夢と希望を込めた人生応援歌

時代背景は高度成長期の日本

「いつでも夢を」は、日本が大躍進していた1962年発売の楽曲です。

時代は高度経済成長期。2年後には東京オリンピックの開催と合わせて国民は高揚していました。

ただ、気持ちのうえではまだ「戦後」という言葉が胸から離れなかった時代です。

どれだけ働いても、どれだけ生活レベルが上がってもあの「惨劇」が脳裏から離れなかったのが、この時代。

しかし、そんな気持ちを一気に晴れやかにしてくれる曲が登場したのです。

明るく前を向いて生きていくことの素晴らしさを、この曲は教えてくれました。

多くの人たちが、夢と希望をこの曲によって与えられたのです。

当時、大人気だった彼女が歌った大ヒット曲!

この曲を歌ったのは、当時の日本を代表する大スター、橋幸夫と吉永小百合です。

 橋幸夫は、言わずと知れた元祖、御三家として日本の歌謡界の重鎮です。

そして、もうひとかた。この曲のリードボーカルともいえる吉永小百合をご紹介しておきます。

吉永 小百合(よしなが さゆり、1945年(昭和20年)3月13日 )は、日本の女性俳優、歌手である。そのファンは、「サユリスト」と呼称される。1960年代を代表する人気映画女優で10年間で70本以上の映画に出演した。吉田正(作曲家)の門下生として、数多くのレコードを世に送り出している。

出典: https://ja.wikipedia.org/wiki/吉永小百合

この曲を、あの吉永小百合が歌ったことにより曲の知名度は一気に上がりました。

作曲家、吉田正の腕と吉永小百合の歌唱がマッチしたことによりこの曲は大ヒットするにいたりました。

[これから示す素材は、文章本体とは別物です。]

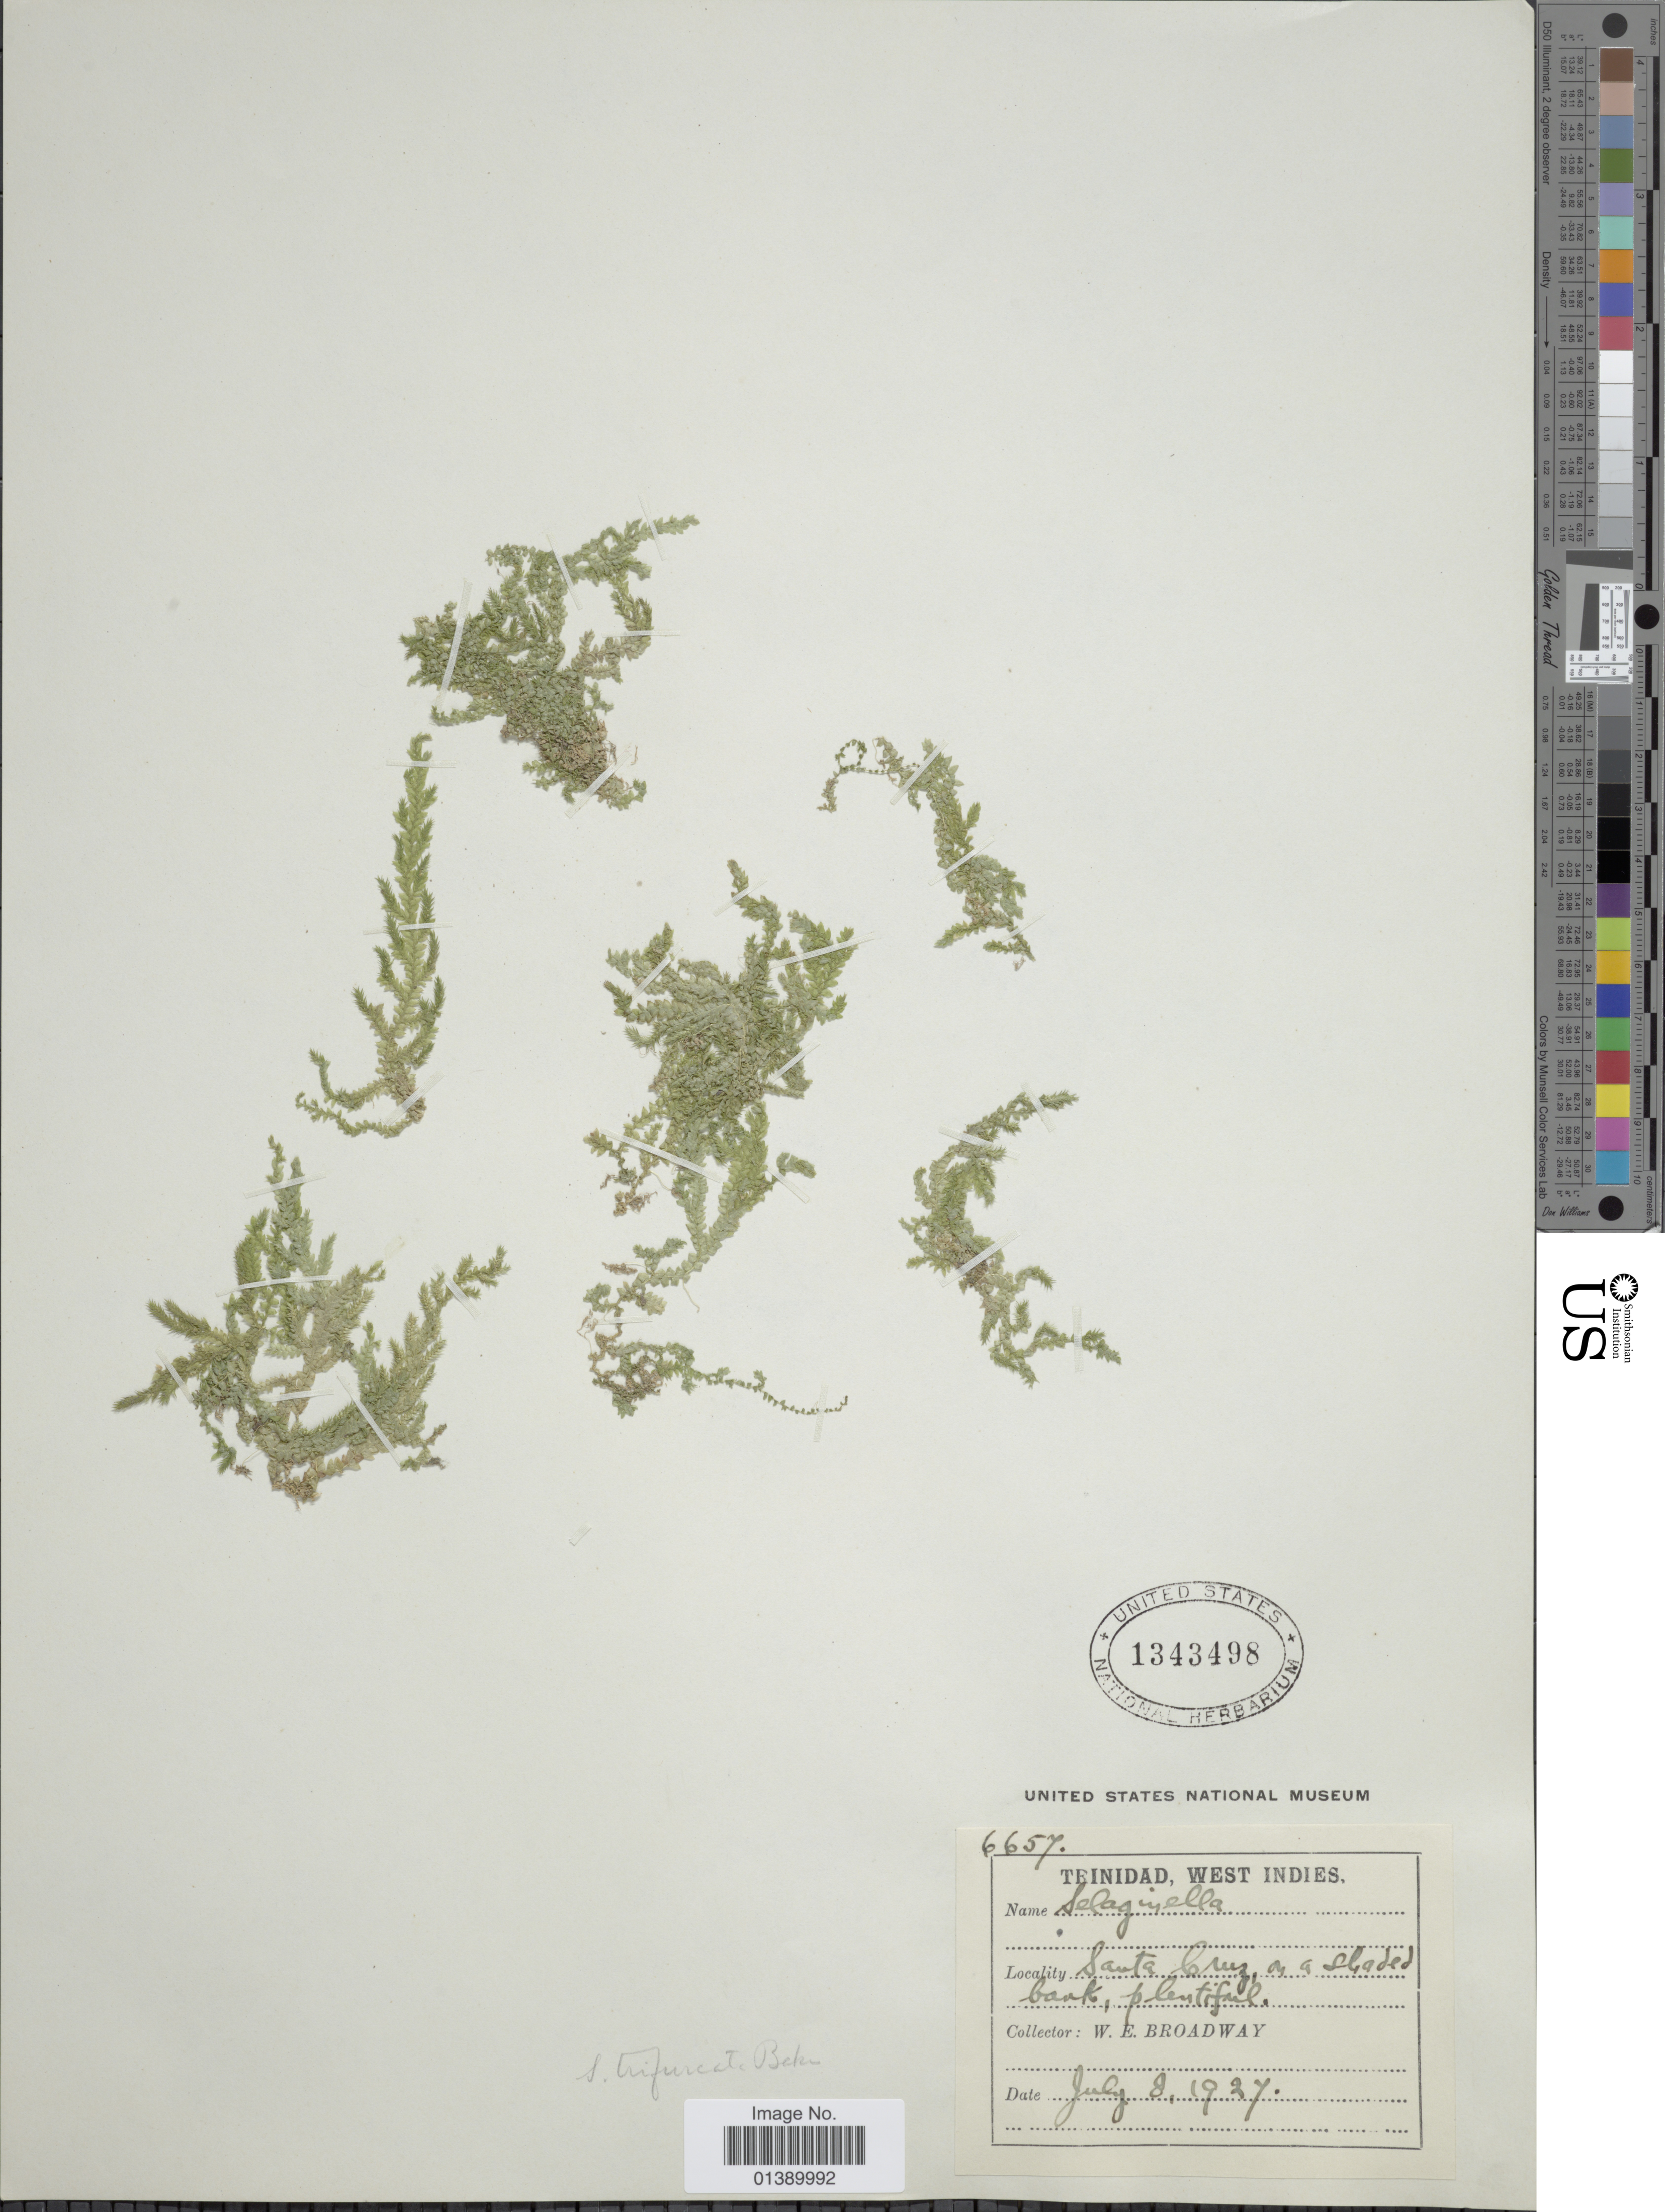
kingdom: Plantae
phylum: Tracheophyta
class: Lycopodiopsida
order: Selaginellales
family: Selaginellaceae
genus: Selaginella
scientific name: Selaginella trifurcata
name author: Baker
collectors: W. E. Broadway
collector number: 6657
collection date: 1927-07-08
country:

世は、高度経済成長期の真っ只中。誰もが期待と希望に胸を膨らませていた時期です。

この楽曲の明るくノリのいいメロディと相まって、誰をも納得させた歌詞がヒットの秘訣でしょう。

それでは、歌詞の説明に入っていきましょう。

誰もが納得する希望と夢の歌

歌詞に出てくる「あの娘」とは誰?

星よりひそかに雨よりやさしく
あの娘はいつも歌ってる

出典: いつでも夢を/作詞:佐伯孝夫 作曲:吉田正

この曲は、聴く人の誰もが明るい気分になれる名曲です。

ところが、歌詞をよく聞いてみると不思議な箇所が出てくるのです。

それは歌詞の2行目からです。謎に思える言葉が早速、出てきます。

その言葉は「あの娘」。あの娘とは、いったい誰のことを言っているのでしょうか?

この部分の謎が解明しないと、この曲を完全に理解して聴くことが難しくなるでしょう。

「あの娘」に関する歌詞は次の行にも出てきます。

声が聞こえる淋しい胸に
涙に濡れたこの胸に

出典: いつでも夢を/作詞:佐伯孝夫 作曲:吉田正

歌詞はこのあとも、主人公の胸の内を表現しています。

主人公は、恐らく世の中の全ての若者を指しているのでしょう。

一生懸命生きているのに、どうして私はこんなに淋しくなるのだ?

泣きたくなんかないのに、どうして涙が自然に出てくるのだろう?

ああ、生きてゆくことはこんなに辛いことの繰り返しなのか。

この歌詞の主人公である若者たちは、青春の苦い思いに胸をしめつけられる毎日なのです。

そんな時に、いつもどこからか聞こえてくる歌がある。

その歌声は、なんとも言えない優しいささやきで私の淋しい思いを救ってくれるのです。

まるで天使妖精の歌声のように。

あの娘の正体は「天使」か「妖精」?

そんな思いを胸に抱くのも無理はないでしょう。

歌声はどこからともなく聞こえてくるからです。

それも、決まって自分が悲しかったり淋しかったりした時に限って。

こんなことができるのは、人間のできる技ではないでしょう。

きっと、見えない天使か妖精が、「元気を出して」と励ましてくれているんだ。

主人公の若者は、ごく自然にそういう考えに至ったのです。

そう、歌詞の謎の「あの娘」は主人公にとったらかけがえのない存在になるのです。